Top of DATA
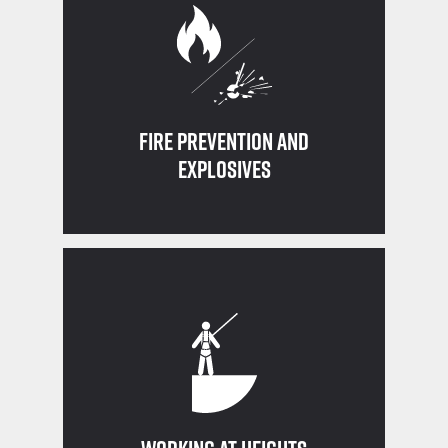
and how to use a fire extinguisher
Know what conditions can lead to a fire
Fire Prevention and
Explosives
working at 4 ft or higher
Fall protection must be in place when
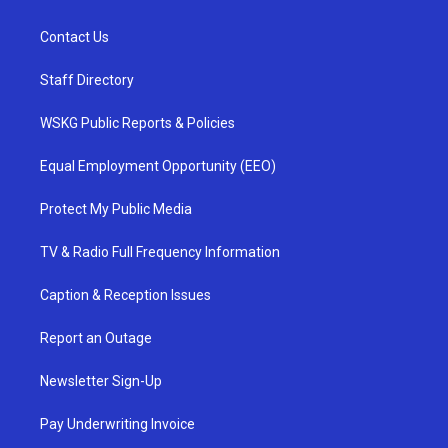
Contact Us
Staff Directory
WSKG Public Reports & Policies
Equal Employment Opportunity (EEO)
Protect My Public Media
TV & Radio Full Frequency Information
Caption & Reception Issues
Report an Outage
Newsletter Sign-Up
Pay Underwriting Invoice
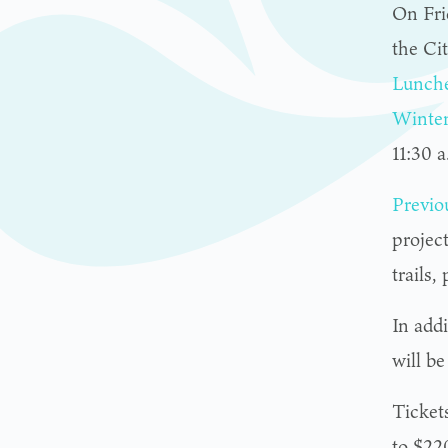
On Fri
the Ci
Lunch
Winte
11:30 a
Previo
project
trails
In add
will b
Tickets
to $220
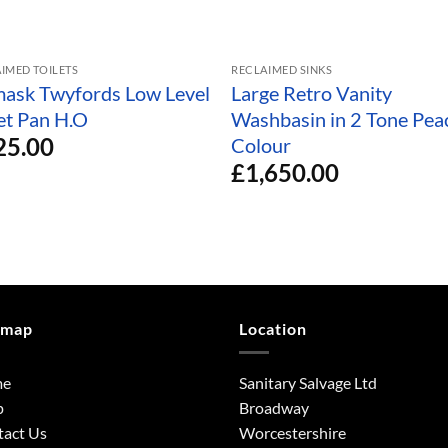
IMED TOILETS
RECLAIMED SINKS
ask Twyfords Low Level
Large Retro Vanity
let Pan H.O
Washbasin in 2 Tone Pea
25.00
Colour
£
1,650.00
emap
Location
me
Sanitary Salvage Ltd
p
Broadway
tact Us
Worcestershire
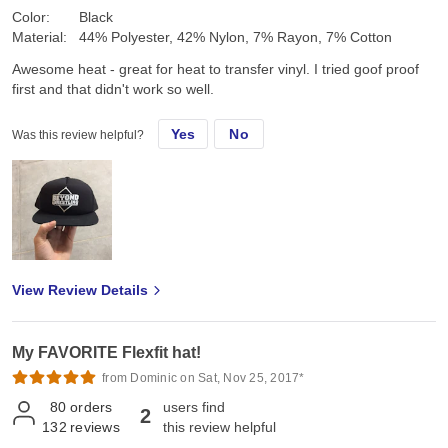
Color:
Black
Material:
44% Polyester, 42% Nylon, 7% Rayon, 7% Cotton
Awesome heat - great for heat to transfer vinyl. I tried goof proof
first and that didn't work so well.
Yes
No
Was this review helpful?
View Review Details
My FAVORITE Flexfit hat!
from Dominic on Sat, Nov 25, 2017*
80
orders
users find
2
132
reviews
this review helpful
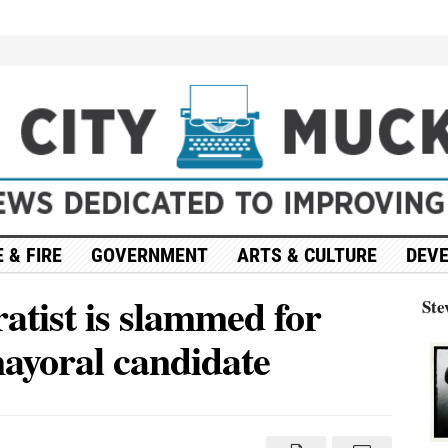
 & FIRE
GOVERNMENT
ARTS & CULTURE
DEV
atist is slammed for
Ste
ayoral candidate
Bottom of DATA
> _WORK INSTRUCTIONS_
From the first line to the last, output the records exactly without pictures.

> _REPLY_
and how to use a fire extinguisher
Know what conditions can lead to a fire
Fire Prevention and
Explosives
working at 4 ft or higher
Fall protection must be in place when
Contact Us
Staff Directory
WSKG Public Reports & Policies
Equal Employment Opportunity (EEO)
Protect My Public Media
TV & Radio Full Frequency Information
Caption & Reception Issues
Report an Outage
Newsletter Sign-Up
Pay Underwriting Invoice
On Fri
the Ci
Lunch
Winte
11:30 a
Previo
project
trails
In add
will b
Tickets
to $220
IMED TOILETS
RECLAIMED SINKS
ask Twyfords Low Level
Large Retro Vanity
let Pan H.O
Washbasin in 2 Tone Pea
25.00
Colour
£
1,650.00
emap
Location
me
Sanitary Salvage Ltd
p
Broadway
tact Us
Worcestershire
Color:
Black
Material:
44% Polyester, 42% Nylon, 7% Rayon, 7% Cotton
Awesome heat - great for heat to transfer vinyl. I tried goof proof
first and that didn't work so well.
Yes
No
Was this review helpful?
View Review Details
My FAVORITE Flexfit hat!
from Dominic on Sat, Nov 25, 2017*
80
orders
users find
2
132
reviews
this review helpful
 & FIRE
GOVERNMENT
ARTS & CULTURE
DEV
atist is slammed for
Ste
ayoral candidate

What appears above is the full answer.